SMC : L'après crise au coeur des débats
# Conjoncture

SMC : L'après crise au coeur des débats

«Comment penser l'après crise?». La Société marseillaise de crédit (SMC) a choisi de placer cette question au coeur des débats, à l'occasion d'une grande soirée mettant en scène chefs d'entreprises et économistes locaux. Morceaux choisis.

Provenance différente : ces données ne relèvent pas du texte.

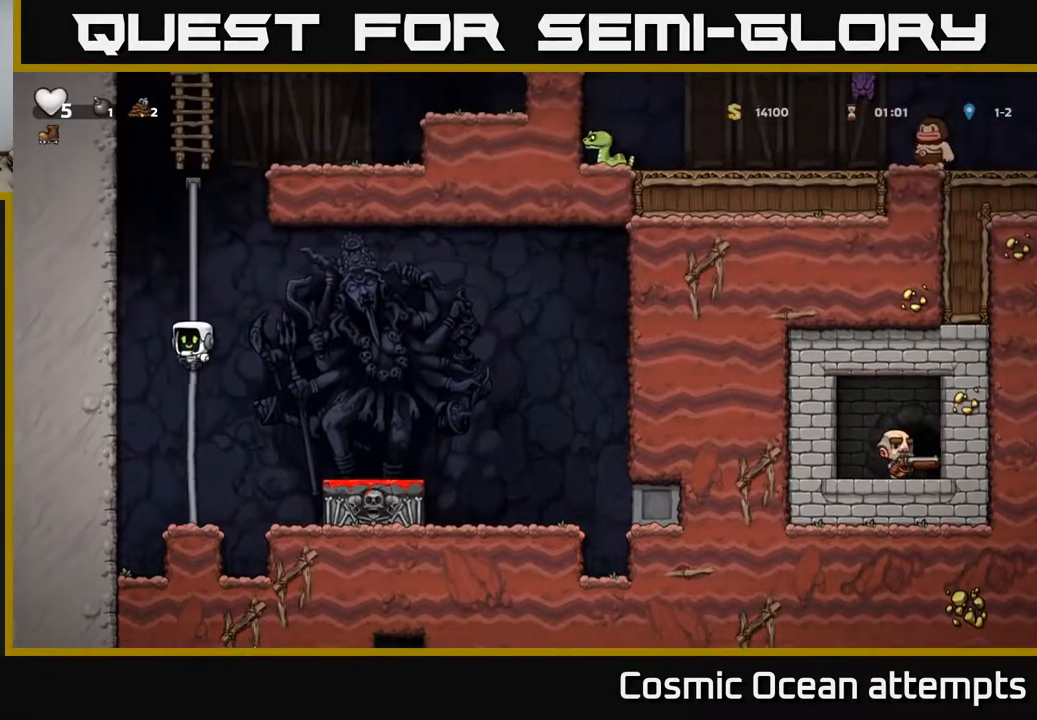
{"buttons": ["DPAD_UP"], "right_stick": "center", "events": [[133, "A", "up"], [267, "A", "down"], [433, "A", "up"]]}
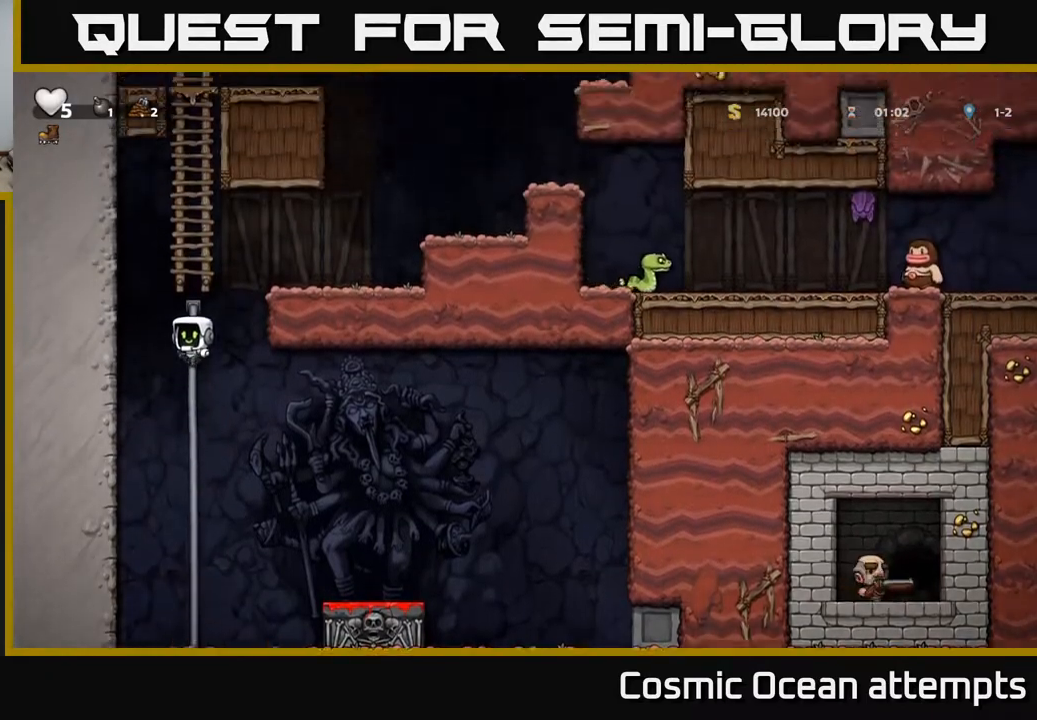
{"buttons": [], "right_stick": "center", "events": [[100, "A", "down"], [117, "DPAD_UP", "up"], [133, "DPAD_RIGHT", "down"], [300, "A", "up"], [483, "DPAD_RIGHT", "up"]]}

Pour Emmanuel Barthélémy, «l'année écoulée a été absolument horrible, mais nous sommes encore vivants». Un constat qui amène une interrogation - «comment penser l'après crise?» - à laquelle les chefs d'entreprises locaux répondent avec un certain pragmatisme. Ainsi, pour Maurice Farine, P-dg de la Confiserie du Roy René, «rien ne sera plus jamais comme avant»: «Désormais, il convient de trouver de nouvelles niches de marché, d'être créatif et réellement innovant». Un diagnostic partagé par François Ranise, dirigeant de Profil, société spécialisée dans les travaux en hauteur: «Nous avons choisi de diversifier notre offre de services, en nous tournant vers le secteur du nucléaire, et en travaillant en Algérie sur du confortement de falaise. Un marché évidemment plus risqué, dans un pays où les délais de paiement sont plus longs...» Son salut, la société Pébéo l'a elle aussi trouvé à l'export, comme l'explique son P-dg Éric Chaveau: «La crise nous a touchés très tôt et très vite, à travers la défaillance de certains de nos clients importants. Au début de l'année, j'étais assez circonspect. Mais finalement, les pays émergents ont su tirer leur épingle du jeu. 2009 aura ainsi été une bonne année pour nous à l'international».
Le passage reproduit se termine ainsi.